Normally a root treated tooth becomes brittle thus the final, ideal permanent restoration on all back teeth is a crown. A crown covers the entire tooth to protect it from breaking or chipping, and protects the root canal from becoming contaminated. Contamination may lead to early failure and thus it is important to avoid.
For previously crowned teeth, or for some front teeth, a permanent filling may be all that is needed. In some cases the tooth needs to “settle” for a period of time before a crown can be fitted.
Frequently Asked Questions
- I have had root canal treatment on my tooth, but it still hurts.
The degree and type of pain you experience after root canal treatment depends upon a number of factors. These include the original cause of pulp damage, the amount of pain you had prior to treatment, the amount of manipulation necessary to work on the tooth and your unique reaction to dental trauma and treatment.
Anti-inflammatory painkillers, such as Ibuprofen or Aspirin, may be required after treatment and should be taken as directed.

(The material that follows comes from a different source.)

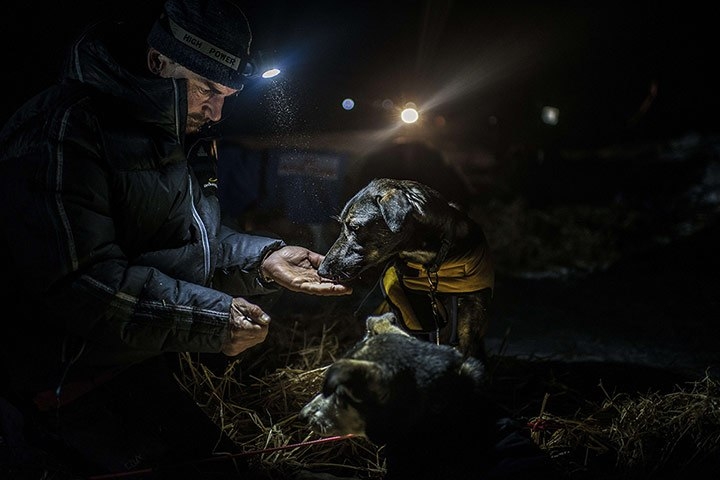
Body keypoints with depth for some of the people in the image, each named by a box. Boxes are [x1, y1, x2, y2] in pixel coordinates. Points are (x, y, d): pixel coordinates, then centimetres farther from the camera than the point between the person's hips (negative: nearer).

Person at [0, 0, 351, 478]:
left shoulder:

The tooth can be expected to be sore for from a couple of days up to a few weeks.
To help diminish this discomfort, the height of the tooth is often trimmed to reduce the force you can place on the tooth when chewing. You will be asked to avoid chewing on that side of your mouth until it is comfortable again.

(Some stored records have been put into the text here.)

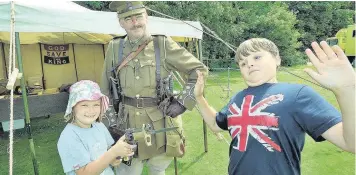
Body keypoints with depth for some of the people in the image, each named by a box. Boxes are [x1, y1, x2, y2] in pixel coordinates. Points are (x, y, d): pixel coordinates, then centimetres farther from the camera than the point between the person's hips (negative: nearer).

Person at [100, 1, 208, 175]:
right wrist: (111, 122, 10)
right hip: (128, 124, 2)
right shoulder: (114, 48, 2)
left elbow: (199, 70, -3)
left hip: (161, 123, -1)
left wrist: (183, 102, -10)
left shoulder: (163, 45, -6)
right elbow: (106, 90, 11)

- How long can I delay having a root canal treatment ?
Ones a tooth is “opened” and the nerves are exposed, there is no turning back (except to have the tooth out). It depends on the severity of the problem or infection to how long one should leave between visits. It is reasonably safe to move on to the next step once the pain has disappeared. Between visits the tooth will be dressed with a temporary filling. There is a chance of re-infection due to possible leakage of the temporary filling, therefore one should not leave a root canal uncompleted for too long.
- Are there any risks involved?
Root Canal Treatment still remains one of the most effective ways to treat and restore a tooth after a pulpal infection. Due to the fact that we work in a biological zone, results vary and even with the best preparation and filling material, failure still occurs, resulting in extraction. Root Canal Treatment is a very delicate procedure and the instruments used specialized. Instrument fracture sometimes occurs and depending on the position of the fracture and stage of procedure, treatment may be altered.

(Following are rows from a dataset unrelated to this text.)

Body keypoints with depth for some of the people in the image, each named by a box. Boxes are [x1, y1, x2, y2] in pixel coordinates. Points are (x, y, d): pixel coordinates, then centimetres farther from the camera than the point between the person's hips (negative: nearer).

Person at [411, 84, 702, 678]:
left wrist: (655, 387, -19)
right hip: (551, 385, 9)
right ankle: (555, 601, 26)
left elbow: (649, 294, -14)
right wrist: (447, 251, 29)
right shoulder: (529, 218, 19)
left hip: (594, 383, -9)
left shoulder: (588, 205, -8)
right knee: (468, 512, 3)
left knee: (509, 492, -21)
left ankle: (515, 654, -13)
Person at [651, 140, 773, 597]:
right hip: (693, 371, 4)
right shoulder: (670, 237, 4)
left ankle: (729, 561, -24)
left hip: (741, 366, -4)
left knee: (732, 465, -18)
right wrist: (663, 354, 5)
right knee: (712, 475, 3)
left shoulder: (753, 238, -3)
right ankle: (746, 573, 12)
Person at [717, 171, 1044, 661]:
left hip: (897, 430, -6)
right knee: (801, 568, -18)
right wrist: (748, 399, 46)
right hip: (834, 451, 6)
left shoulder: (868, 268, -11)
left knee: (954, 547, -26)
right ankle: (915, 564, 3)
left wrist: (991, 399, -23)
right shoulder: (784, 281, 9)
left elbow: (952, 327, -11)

- Will antibiotics cure a root canal infection?
Absolutely not! Antibiotics are useful in treating root canal infections to help relieve the symptoms in the short term, and is indicated where there is swelling , a temperature , or other systemic signs of infection. In a dead tooth there is no blood supply to carry the antibiotics to the source of the infection inside the tooth. Antibiotics only treat the infection in the surrounding bone. Although the pain may go after a course of antibiotics, the infection will reoccur later because bacteria are still present within the untreated dead tooth.
- Does root canal treatment hurt?
In reality the process of doing a root canal should not hurt. You should be numb and the tooth should have no feeling. For some teeth, profound local anaesthesia may be difficult to achieve due to the infection. What really hurts is the reason a root filling is needed in the first place; the patient is already in pain before the root canal is started. In some cases where the tooth has died already, a patient may not experience any pain or discomfort. He/she may not even be aware of the problem.
There is nothing routine about root canal treatment. Every tooth is unique just as every person is unique. The value of root canal therapy is not what it costs, but the value of knowing you have done everything possible to save your natural teeth, a non-replaceable commodity.
No one expects to get the performance and quality of a luxury car for the price of a bicycle. In life you generally get what you pay for, advanced dental treatment such as root canal treatment, is no different.